Other facilities that came on line during the decade included J-6 — the world's largest solid rocket motor test facility — and DECADE, a nuclear weapons effects facility. Among facilities that saw significant modernization were the J-4 Liquid Rocket Engine Test Facility, the Aeropropulsion Test Unit and the Engine Test Facility. PWT also saw a major sustainment and modernization program begin. A number of major aerospace programs came to AEDC for testing, including the F-22 Raptor, the Joint Strike Fighter, the F/A-18E/F Super Hornet, the B-2 Spirit stealth bomber, the Pratt & Whitney 4000 series engines for the Boeing 777 and F-119 engines for the F-22 and Joint Strike Fighter, the Boeing 747 and 767 and the RL-10 rocket engine.

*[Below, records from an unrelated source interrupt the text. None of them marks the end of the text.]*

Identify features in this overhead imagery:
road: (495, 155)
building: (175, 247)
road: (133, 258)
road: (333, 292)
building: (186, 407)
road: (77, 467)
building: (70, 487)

The center's workload consolidated to two divisions — test and support — in the mid-1990s, with Sverdrup as test support contractor and ACS as center support contractor. ACS is a joint venture of Computer Sciences Corp., DynCorp and General Physics.

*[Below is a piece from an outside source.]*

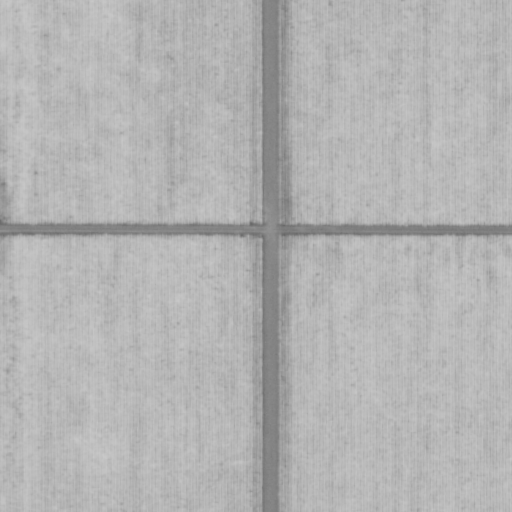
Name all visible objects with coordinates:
crop: (256, 256)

In September 2002, a $10.4 million test facility upgrade was announced. When completed, the upgrade would make Arnold Engineering Development Center a "one-stop" shopping center for aerodynamic and propulsion test customers by providing Mach 8 capability. The Mach 8 milestone, which equates to objects traveling about 6000 mi/h, comes as workers install a new high-temperature and high-pressure burner in the center's Aerodynamic and Propulsion Test Unit. This nearly doubles the center's current test capabilities of Mach 4.1 or nearly 3100 mi/h.

AEDC test experts can run at Mach 8 for three to six minutes, which allows them to test an object across the full-duration mission profile. The project also calls for adding an improved air ejector system to allow the APTU to simulate higher altitude conditions while minimizing air usage. Installing the high-pressure air storage tanks and new liquid oxygen and isobutane systems are also included in the upgrade. Spring 2004 was the targeted completion date.

==Other information==
Arnold Air Force Base has its own post office with zip code 37389.
A wetland within Arnold Air Force is the only documented location of Gopher Frog in the state of Tennessee.